Q: For years you ran with people who abused drugs and alcohol pretty intensely—Warren Zevon, Nico, David Crosby. Yet at 61 you seem unscathed.
A: No, I wouldn't say unscathed. Anybody that has alcoholism in their family is not unscathed, believe me. It doesn't even have to be a matter of your own drug-taking, but your enabling of others. In many ways you could say I enabled Warren. I've lost people to drugs—it didn't keep me from taking drugs, either. There were occasions when I could've died. I played around with all the drugs.
Q: You did?
A: Oh, yeah. But everybody did. You have to understand. You were just as likely to encounter somebody with a bag of heroin as a bag full of mescaline caps. I mean, it was just sort of back and forth that way, and eventually I sort of made a choice. But I didn't ever get addicted to heroin. I just stupidly, stupidly fooled around—in a way that endangered not only myself but others.
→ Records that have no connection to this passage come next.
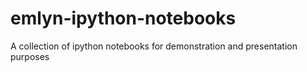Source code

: emlyn-ipython-notebooks
=======================

A collection of ipython notebooks for demonstration and presentation purposes
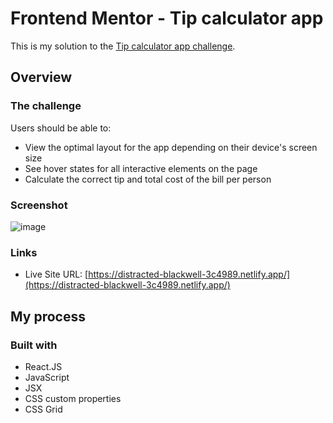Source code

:# Frontend Mentor - Tip calculator app

This is my solution to the [Tip calculator app challenge](https://www.frontendmentor.io/challenges/tip-calculator-app-ugJNGbJUX).

## Overview

### The challenge

Users should be able to:
- View the optimal layout for the app depending on their device's screen size
- See hover states for all interactive elements on the page
- Calculate the correct tip and total cost of the bill per person

### Screenshot
![image](https://user-images.githubusercontent.com/71723893/140288348-48f8449c-f0e0-4e53-8f53-9053872d0b33.png)

### Links
- Live Site URL: [https://distracted-blackwell-3c4989.netlify.app/](https://distracted-blackwell-3c4989.netlify.app/)

## My process

### Built with
- React.JS
- JavaScript
- JSX
- CSS custom properties
- CSS Grid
I mean, like, at one point I shot up a friend of mine—and we realized with some horror that it was too much. We spent the next several hours trying to make sure that he, you know—I'm laughing about it now just out of a sense of outrage. The outrage that passed across his face. And he's such a good friend. I think he's permitting me to laugh about it, but in fact it was a horrible thing. Another time somebody passed me something that I assumed was coke in an airport. We were on our way to a concert, and I went into the restroom and was a bit greedy and I came out and I was like, "What is this shit?" And I sort of covered my mouth. We had to leave the airport and go to a hotel. It was heroin. I thought it was coke and it was heroin. Look, I'm telling you stuff that I would tell anybody if it was important to understand that you can definitely be in over your head and not know it. I count myself lucky that I didn't grow to like heroin. It's not something that really worked for me. On the other hand, there were other drugs that did. I began thinking that cocaine was really useful, and I began using alcohol because I never understood how uncomfortable I was in groups of people that were there for me—I started drinking when I started performing. At this point I don't take any drugs, and I don't think it helps. With the exception of some psychedelic drugs—I think that's helpful information, for me. But the people I took drugs with, many of them are dead now. I miss Lowell George every day. And a lot of my friends had to get sober or die—Warren Zevon created an incredible body of work because he was sober, not because he was out of his mind and berserk.